:: PROBLEM TO SOLVE ::
Search the data for the string "thumb" and extract every line where it appears.

:: LISTED RECORDS ::

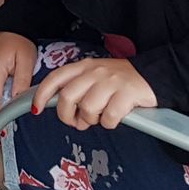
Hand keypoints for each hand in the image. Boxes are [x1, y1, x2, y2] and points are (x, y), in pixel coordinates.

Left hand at [33, 57, 155, 130]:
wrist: (152, 75)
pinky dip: (109, 123)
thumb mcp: (94, 76)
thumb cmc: (119, 80)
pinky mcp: (127, 94)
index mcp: (84, 66)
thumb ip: (76, 87)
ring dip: (91, 120)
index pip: (56, 78)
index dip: (42, 94)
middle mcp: (95, 71)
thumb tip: (58, 107)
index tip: (37, 109)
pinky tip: (114, 117)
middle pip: (68, 97)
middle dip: (67, 115)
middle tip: (77, 122)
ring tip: (99, 117)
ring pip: (87, 109)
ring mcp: (111, 81)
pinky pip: (109, 118)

:: EXERCISE ANSWER ::
thumb mcp: (94, 76)
thumb cmc: (119, 80)
thumb ip: (76, 87)
thumb tip: (58, 107)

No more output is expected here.